A roof over her head helps mom reunite with kids after kicking drugs
As soon as she moved into her downtown Las Vegas apartment in mid-December, Joan Williams put up her Christmas tree.
Then she neatly hung four stockings on the wall and festooned the window with blinking, colored Dollar Store lights. The red front door added a fitting touch.
The biggest thing was left for last: getting her kids back.
The boys, 6-year-old Chase and 2-year-old Johnny, had spent the past 18 months in the custody of Clark County Child Protective Services after they climbed out a bedroom window and ran naked across the street toward a nearby playground. Williams, 37, was taken into custody after officers found meth inside the home.

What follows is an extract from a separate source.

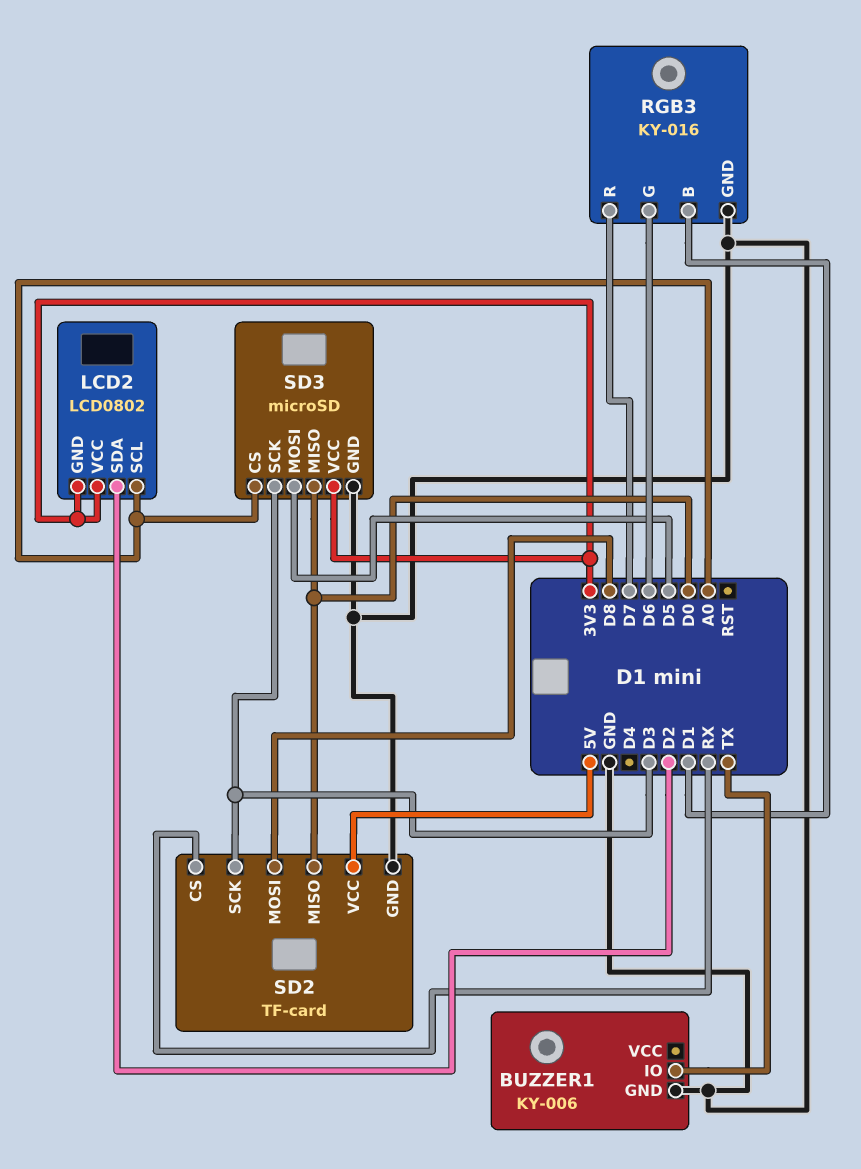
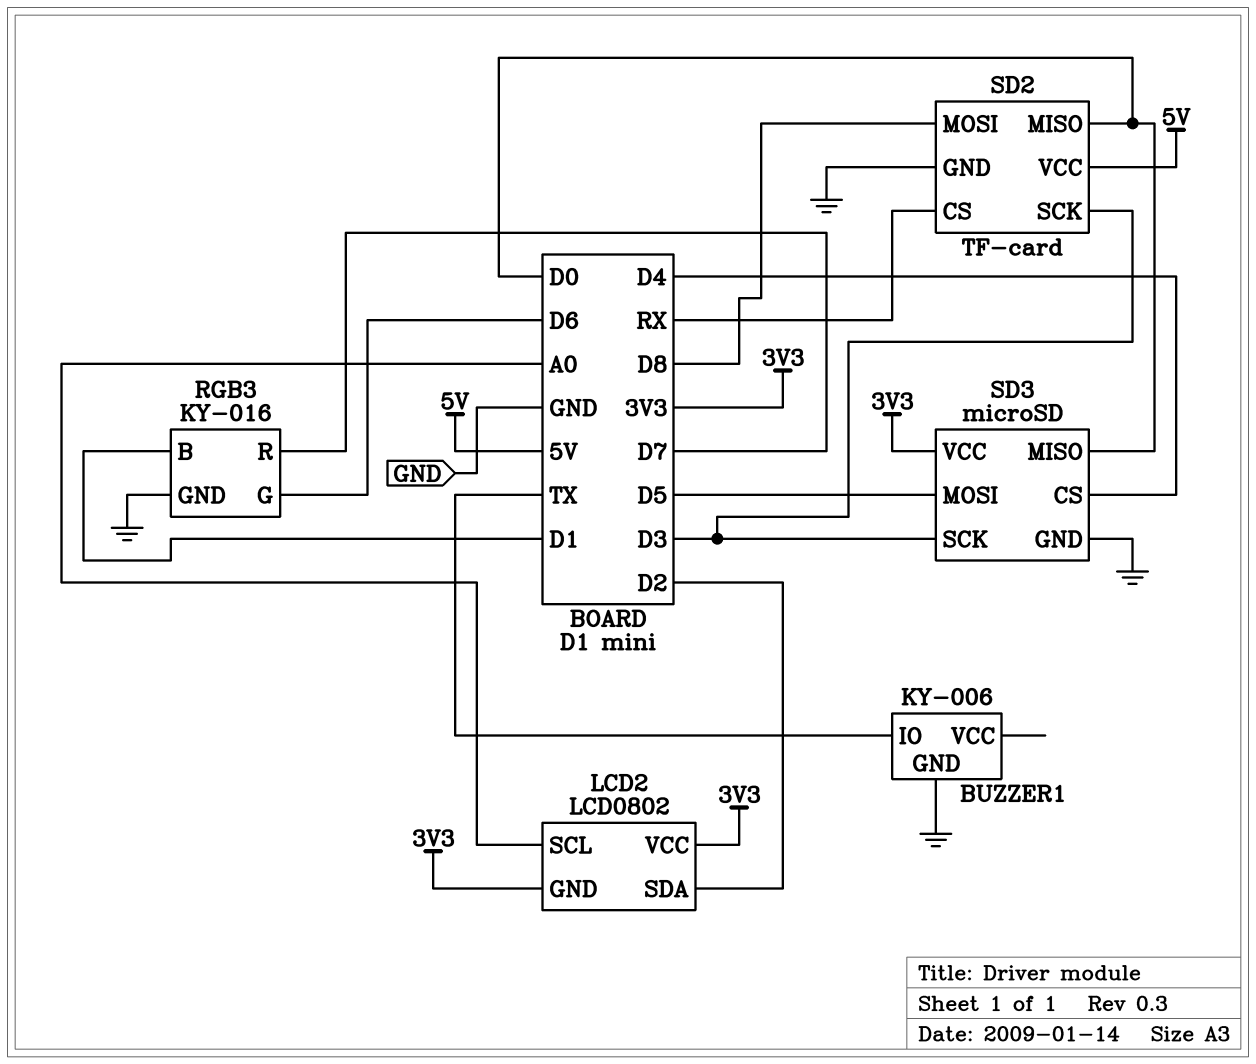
SD3 pin CS: A0 -> D4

“I lost everything when the kids were taken,” she said. “I lost my house, animals, everything was gone. All I knew was that I needed help.”
Williams went through addiction treatment and spent months living in a sober home and working with CPS trying to get her children back. But she was spinning her wheels until HopeLink of Southern Nevada secured her apartment by tapping into a new stream of Clark County funding.
The goal of the HopeLink program is to provide housing and a path to self-sufficiency for 60 families, with one-third of the cases being families in the CPS system that are ready to reunite with their children and the rest being homeless families with children.
For the county, the more than $6.1 million in marijuana business licensing fees approved in June for HopeLink and two other nonprofits is part of its strategy to trim a housing waiting list that stands at about 200 families.
The money has added 594 more units across the valley available for struggling families, more than double the number of beds previously available. The new money gives the nonprofits more flexibility than the federal grants previously used to provide such housing, which often came with multiple restrictions.
Since starting its program on Aug. 29, HopeLink has housed 35 families.
HopeLink’s Director of Housing Services, Dani Sparks, said the nonprofit is working to get four more families into units before Christmas.
“I call it ‘Home for the Holidays,’” she said. “This new money gives us a chance to help even more families that are sitting in shelters.”
Williams and her older son, Chase, made a countdown calendar to mark off the days until he would be reunited with his mom and brother.
It happened 11 days before Christmas. Little Johnny danced by the door at the Child Haven shelter when he saw Chase, his mom and dad, Dustin Huebner, walking toward him.
The boys tumbled into the new apartment that Saturday night, and the first thing they wanted to was swim in the pool.
“No,” Williams said with a smile. “But you can go in to the tub, get naked, have fun.”
That night, the boys’ dad stayed for a few slices of pizza while the “water moggers” splashed in the newly renovated bathtub.
“I want to put this in the tub,” Chase squeaked as he lifted a soapy black crate into the water. “I want bubbles.”
“Chase, I want a kiss,” his younger brother said, clutching a toy car in his left hand.
Over the course of his short life, Johnny had only been in Williams’ custody for eight months.
He was born in January 2016 at 28 weeks, weighing only 1 pound, 15 ounces. He had spent the next six months in the hospital before he came home. Because of his parents’ struggles with addiction, he had been temporarily removed from their home twice before CPS stepped in and took custody.
Williams says she used crystal meth for 15 years but is now 10 months’ clean.
Williams quit using meth while she was pregnant in 2017 but relapsed after she gave birth to her daughter. She then gave the baby up for adoption by her cousin, but said the sight of the two driving off on their way to Utah was almost too painful to bear.
“It was the hardest thing I’ve ever had to do, but I knew I couldn’t handle it, emotionally, mentally and physically,” she said. “I tried to numb the pain and not face the reality of it.”
For the time being, the $775 rent for the one-bedroom unit is being picked up entirely by HopeLink, but the goal is to provide case management and wraparound services so that Williams can start to pay 30 percent of the rent and eventually take over the lease.
In the past 18 months, Williams said she has missed major milestones in her boys’ life.
Both were potty trained without her, Chase succeeded in speech therapy, and the boys were forced to be in separate foster homes.
“These kids went through way more than I ever went through,” she said. “It was unbearable to know that I let them down again.”
Before bed, each boy took their allergy medication. Chase took his ADHD medication. Johnny, who has a chronic lung disorder, used his nebulizer.
“Wear your cool guy mask,” his dad told him as the youngest boy strapped the mask over his head and inhaled the vapor medication. His older brother, clad in dinosaur pajama pants, counted the pennies in his Tootsie Roll bank.
Their dad, Huebner, is 41 days sober. He said he hopes to regain full custody of the boys in the new year.
“It’s been tough,” he said. “But we put ourselves in this predicament.”
In the bedroom that night after Huebner left, Williams stood next to the boys’ bunk beds, just feet away from her queen-sized mattress. An Alcoholic Anonymous blue book sat on the wooden dresser.
She marveled how much her life had change in the two weeks since she moved in.
“Now, I’m living again,” she said. “Before, it was just an existence.”